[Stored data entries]
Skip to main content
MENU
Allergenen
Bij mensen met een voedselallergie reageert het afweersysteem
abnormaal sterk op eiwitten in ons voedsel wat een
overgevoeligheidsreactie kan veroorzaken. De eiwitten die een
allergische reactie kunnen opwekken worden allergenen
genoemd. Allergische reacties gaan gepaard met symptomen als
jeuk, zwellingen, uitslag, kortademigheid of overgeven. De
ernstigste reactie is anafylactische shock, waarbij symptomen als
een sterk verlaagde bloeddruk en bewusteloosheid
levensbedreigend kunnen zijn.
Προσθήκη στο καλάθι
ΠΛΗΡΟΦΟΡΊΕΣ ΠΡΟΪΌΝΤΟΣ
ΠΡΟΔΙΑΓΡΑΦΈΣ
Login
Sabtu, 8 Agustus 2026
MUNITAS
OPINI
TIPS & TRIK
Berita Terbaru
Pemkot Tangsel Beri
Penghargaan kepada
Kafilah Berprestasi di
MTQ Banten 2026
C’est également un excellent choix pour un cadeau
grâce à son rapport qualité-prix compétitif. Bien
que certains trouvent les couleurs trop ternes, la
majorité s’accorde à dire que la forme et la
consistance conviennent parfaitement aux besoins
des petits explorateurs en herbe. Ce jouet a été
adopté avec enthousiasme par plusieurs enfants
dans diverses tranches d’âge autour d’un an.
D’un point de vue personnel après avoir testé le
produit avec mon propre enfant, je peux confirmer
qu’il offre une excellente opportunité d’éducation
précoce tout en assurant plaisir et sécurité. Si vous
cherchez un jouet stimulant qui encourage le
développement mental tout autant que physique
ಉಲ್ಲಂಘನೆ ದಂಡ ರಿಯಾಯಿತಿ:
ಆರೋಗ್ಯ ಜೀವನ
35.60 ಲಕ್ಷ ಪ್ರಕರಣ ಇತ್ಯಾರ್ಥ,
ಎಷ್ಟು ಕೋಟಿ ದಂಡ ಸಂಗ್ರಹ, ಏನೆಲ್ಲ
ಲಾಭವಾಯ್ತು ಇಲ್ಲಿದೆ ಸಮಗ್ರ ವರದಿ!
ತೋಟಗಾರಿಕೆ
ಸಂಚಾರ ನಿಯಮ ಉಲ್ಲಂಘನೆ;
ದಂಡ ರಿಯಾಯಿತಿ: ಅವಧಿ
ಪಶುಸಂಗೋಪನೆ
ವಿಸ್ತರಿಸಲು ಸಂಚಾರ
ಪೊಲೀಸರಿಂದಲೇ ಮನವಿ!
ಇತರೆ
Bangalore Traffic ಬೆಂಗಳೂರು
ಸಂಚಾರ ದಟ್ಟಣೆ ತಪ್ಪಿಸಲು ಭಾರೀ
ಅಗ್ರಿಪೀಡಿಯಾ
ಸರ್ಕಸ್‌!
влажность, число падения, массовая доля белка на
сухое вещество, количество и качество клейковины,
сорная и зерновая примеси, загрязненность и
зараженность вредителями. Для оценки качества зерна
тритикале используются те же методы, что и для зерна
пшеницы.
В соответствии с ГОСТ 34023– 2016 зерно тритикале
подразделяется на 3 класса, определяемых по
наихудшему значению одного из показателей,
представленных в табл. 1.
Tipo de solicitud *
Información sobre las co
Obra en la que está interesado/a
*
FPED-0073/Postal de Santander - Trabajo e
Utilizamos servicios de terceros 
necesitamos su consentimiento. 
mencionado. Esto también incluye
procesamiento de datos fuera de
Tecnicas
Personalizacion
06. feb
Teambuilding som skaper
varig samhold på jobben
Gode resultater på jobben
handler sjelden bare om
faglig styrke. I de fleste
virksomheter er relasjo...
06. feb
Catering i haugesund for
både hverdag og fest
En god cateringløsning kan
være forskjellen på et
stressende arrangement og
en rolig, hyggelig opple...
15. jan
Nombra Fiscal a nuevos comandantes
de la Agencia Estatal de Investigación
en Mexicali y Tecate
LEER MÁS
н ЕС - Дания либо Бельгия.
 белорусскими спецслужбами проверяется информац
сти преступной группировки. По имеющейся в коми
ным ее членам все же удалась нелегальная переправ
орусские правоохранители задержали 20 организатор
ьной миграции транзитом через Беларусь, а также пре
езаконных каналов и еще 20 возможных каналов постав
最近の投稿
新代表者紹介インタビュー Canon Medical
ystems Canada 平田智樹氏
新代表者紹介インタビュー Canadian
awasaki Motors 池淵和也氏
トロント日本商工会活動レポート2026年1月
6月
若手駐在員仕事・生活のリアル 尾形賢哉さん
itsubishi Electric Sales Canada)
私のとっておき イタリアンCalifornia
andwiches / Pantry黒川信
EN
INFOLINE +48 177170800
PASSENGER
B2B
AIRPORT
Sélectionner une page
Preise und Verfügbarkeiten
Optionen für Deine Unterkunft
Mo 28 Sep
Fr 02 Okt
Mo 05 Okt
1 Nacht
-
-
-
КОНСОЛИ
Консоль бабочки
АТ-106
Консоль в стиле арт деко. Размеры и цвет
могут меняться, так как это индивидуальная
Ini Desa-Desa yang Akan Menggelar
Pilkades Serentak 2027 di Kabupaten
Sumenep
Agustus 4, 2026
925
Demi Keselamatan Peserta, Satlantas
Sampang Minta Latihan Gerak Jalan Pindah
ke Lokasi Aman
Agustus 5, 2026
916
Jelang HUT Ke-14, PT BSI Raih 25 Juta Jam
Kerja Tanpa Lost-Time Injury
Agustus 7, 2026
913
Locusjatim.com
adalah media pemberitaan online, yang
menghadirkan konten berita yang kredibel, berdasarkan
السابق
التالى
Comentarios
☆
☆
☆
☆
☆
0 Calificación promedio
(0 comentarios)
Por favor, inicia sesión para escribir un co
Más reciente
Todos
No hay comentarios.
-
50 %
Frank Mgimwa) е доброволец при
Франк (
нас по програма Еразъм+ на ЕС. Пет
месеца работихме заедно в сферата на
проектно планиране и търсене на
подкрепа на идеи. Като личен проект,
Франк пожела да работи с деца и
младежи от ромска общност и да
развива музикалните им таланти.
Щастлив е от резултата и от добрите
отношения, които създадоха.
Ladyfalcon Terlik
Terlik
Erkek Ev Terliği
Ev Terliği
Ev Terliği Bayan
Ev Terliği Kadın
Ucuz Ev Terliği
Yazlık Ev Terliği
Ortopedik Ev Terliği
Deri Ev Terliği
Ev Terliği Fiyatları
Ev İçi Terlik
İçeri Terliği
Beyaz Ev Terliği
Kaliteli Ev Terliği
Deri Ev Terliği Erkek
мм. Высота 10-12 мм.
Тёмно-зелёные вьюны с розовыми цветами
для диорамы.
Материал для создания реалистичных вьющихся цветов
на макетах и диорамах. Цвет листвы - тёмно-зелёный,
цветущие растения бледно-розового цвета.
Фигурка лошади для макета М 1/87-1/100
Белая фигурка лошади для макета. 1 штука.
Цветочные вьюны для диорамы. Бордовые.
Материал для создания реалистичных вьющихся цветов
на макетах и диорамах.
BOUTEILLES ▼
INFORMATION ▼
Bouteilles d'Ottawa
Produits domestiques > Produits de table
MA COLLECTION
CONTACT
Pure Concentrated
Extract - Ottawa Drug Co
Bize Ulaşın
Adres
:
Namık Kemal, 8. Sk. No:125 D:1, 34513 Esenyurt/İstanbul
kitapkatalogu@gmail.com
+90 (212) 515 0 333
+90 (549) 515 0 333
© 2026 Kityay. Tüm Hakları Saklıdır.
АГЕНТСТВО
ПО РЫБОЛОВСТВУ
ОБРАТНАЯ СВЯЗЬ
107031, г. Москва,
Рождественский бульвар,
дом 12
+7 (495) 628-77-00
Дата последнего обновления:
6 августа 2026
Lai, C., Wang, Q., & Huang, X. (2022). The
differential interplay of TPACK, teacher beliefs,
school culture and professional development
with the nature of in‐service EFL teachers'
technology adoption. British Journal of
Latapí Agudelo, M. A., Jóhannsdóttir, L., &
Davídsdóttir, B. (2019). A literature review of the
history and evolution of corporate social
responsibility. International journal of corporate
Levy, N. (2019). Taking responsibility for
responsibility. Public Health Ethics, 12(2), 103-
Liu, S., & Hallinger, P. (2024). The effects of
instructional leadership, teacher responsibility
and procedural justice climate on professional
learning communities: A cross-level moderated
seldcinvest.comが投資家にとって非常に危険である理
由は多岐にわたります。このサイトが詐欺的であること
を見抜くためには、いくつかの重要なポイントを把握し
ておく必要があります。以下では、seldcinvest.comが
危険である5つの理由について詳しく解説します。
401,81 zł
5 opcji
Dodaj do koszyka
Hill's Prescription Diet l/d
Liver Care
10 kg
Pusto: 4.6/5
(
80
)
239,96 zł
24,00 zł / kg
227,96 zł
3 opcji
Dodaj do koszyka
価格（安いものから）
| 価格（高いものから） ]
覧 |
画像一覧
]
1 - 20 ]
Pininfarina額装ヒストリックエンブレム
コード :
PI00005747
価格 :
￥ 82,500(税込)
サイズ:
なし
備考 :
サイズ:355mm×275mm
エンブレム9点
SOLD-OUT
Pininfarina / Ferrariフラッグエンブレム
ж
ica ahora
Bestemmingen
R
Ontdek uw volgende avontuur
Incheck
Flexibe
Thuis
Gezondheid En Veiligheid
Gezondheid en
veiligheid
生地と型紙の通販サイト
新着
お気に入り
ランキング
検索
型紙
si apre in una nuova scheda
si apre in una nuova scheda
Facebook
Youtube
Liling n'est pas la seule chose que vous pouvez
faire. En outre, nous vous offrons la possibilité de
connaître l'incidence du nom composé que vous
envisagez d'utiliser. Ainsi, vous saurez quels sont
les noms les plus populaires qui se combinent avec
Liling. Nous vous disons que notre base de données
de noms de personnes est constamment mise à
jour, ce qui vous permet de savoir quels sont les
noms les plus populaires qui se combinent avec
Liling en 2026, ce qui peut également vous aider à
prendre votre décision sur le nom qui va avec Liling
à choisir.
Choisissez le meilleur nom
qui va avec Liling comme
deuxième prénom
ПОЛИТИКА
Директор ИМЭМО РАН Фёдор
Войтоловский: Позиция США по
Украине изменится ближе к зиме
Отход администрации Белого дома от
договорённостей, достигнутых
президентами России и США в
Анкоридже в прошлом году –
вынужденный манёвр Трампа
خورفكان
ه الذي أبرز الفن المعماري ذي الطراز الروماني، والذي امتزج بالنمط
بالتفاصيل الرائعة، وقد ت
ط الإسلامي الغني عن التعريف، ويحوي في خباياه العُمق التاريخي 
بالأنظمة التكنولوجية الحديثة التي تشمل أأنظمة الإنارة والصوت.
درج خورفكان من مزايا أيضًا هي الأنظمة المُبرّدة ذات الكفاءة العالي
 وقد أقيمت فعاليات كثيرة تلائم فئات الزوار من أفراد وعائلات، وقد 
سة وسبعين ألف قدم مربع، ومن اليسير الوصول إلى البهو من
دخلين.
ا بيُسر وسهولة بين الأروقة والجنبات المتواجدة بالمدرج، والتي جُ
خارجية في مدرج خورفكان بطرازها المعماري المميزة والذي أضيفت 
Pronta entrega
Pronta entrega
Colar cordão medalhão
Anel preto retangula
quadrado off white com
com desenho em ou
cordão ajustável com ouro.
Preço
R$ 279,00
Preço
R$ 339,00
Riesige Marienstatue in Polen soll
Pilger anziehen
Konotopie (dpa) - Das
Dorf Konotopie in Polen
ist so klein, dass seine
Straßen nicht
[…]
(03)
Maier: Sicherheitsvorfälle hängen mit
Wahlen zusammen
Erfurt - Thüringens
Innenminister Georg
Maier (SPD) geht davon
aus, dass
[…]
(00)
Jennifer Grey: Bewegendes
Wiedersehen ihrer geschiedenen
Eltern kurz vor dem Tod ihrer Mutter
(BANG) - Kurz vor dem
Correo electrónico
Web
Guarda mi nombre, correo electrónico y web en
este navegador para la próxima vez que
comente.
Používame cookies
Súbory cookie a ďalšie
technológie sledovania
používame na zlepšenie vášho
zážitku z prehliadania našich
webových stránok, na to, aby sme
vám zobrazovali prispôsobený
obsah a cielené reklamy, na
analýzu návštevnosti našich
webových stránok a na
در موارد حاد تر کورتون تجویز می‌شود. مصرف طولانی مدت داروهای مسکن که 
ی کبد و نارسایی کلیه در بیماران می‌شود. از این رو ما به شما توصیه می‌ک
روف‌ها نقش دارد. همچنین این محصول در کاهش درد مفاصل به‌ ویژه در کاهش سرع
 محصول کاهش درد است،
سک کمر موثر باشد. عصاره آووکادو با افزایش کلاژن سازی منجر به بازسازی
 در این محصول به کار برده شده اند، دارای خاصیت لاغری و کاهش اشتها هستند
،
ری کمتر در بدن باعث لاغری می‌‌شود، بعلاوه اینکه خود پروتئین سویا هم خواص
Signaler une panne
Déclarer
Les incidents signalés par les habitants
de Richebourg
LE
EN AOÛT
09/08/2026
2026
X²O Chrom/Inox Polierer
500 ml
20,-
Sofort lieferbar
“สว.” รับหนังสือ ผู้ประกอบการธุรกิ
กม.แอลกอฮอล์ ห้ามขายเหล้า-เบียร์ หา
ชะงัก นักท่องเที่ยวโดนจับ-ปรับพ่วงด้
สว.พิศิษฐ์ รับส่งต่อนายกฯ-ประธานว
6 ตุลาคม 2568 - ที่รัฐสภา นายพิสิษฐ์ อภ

The task: All lines in the entries above that hold the word "والذي" need to be copied.

Exercise output:
ه الذي أبرز الفن المعماري ذي الطراز الروماني، والذي امتزج بالنمط
خارجية في مدرج خورفكان بطرازها المعماري المميزة والذي أضيفت 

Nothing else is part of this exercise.